2
votes

I generated with flex a lexer.

[ \t\n\r\v]          /* skip whitespace */

[_a-zA-Z]([_a-zA-Z]|[0-9])*  printf("IDENT\n");
[0-9]+        printf("INTEGER\n");
[0-9]+\.      printf("DOUBLE\n");

Now i want to write my own parser in C, but I don't know how I get the tokens from the lexer. Do I have to include "lexer.c" an call yylex()? Then I have to return enum types instead of calling printf(). What is the best way to do this without using bison/yacc?

1
Isn't there really nice free GNU documentation for the GNU versions of these tools? I'm pretty sure there's also an O'Reilly book, which probably has an online version. (I'm posting this as a comment rather than an answer because I don't have references right off, but I seem to remember seeing them..)R.. GitHub STOP HELPING ICE

1 Answers

1
votes

You will need to expand that grammar before you are finished, but...
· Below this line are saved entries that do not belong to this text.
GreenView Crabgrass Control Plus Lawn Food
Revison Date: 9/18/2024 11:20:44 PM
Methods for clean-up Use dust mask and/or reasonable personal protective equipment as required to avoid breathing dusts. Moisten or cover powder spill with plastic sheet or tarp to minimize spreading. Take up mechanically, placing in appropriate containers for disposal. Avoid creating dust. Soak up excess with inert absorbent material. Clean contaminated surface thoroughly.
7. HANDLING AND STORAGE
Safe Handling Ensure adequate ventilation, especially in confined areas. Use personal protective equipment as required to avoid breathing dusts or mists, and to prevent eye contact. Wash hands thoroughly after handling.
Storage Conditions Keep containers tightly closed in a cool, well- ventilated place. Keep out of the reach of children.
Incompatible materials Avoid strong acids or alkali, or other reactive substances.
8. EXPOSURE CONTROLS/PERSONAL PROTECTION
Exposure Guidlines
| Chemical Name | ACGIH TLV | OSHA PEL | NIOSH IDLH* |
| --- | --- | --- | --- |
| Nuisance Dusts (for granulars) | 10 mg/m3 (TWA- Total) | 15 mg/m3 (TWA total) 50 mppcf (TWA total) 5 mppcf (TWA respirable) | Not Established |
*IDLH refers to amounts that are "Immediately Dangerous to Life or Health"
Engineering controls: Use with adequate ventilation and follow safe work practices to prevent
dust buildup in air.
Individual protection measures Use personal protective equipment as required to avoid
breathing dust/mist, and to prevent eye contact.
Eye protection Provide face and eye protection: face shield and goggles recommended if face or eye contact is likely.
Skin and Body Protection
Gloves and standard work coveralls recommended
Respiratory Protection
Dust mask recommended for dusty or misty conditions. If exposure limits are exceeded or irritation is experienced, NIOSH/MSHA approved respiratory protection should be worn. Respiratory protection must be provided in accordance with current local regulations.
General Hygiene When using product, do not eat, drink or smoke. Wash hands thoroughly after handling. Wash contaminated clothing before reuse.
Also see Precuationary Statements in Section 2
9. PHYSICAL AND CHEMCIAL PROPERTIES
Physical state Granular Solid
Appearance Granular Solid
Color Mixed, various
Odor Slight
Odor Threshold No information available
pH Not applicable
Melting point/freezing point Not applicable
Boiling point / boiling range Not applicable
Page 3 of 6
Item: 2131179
  • Yes, you will replace the printf() statements with appropriate return statements
  • (Or, more likely/better, keep the print statements and add return statements).
  • You will wrap the actions in '{ ... }' braces.
  • You will need to consider how you are going to communicate the token type and the token value back to your parser.

The standard way is to return the token type from yylex() - the function that is generated by Flex. There is a global variable, ylval, which can be used to convey the token value. You can control its type. Note that somewhere along the way, you will need to specify the token numbers (token types). That can be an enumeration or a series of #defines. Classically, the information is provided to the lexical analyzer by the parser. That is, Yacc provides a list of the token numbers that it expects to use, and the Flex uses those numbers (or, more accurately, you use those numbers in the return statements in the code generated by Flex).

To get the tokens from the lexer to your parser, you have to call yylex(); you usually compile that separately from your parser, though you probably could include its generated source into your parser file if you really wanted to.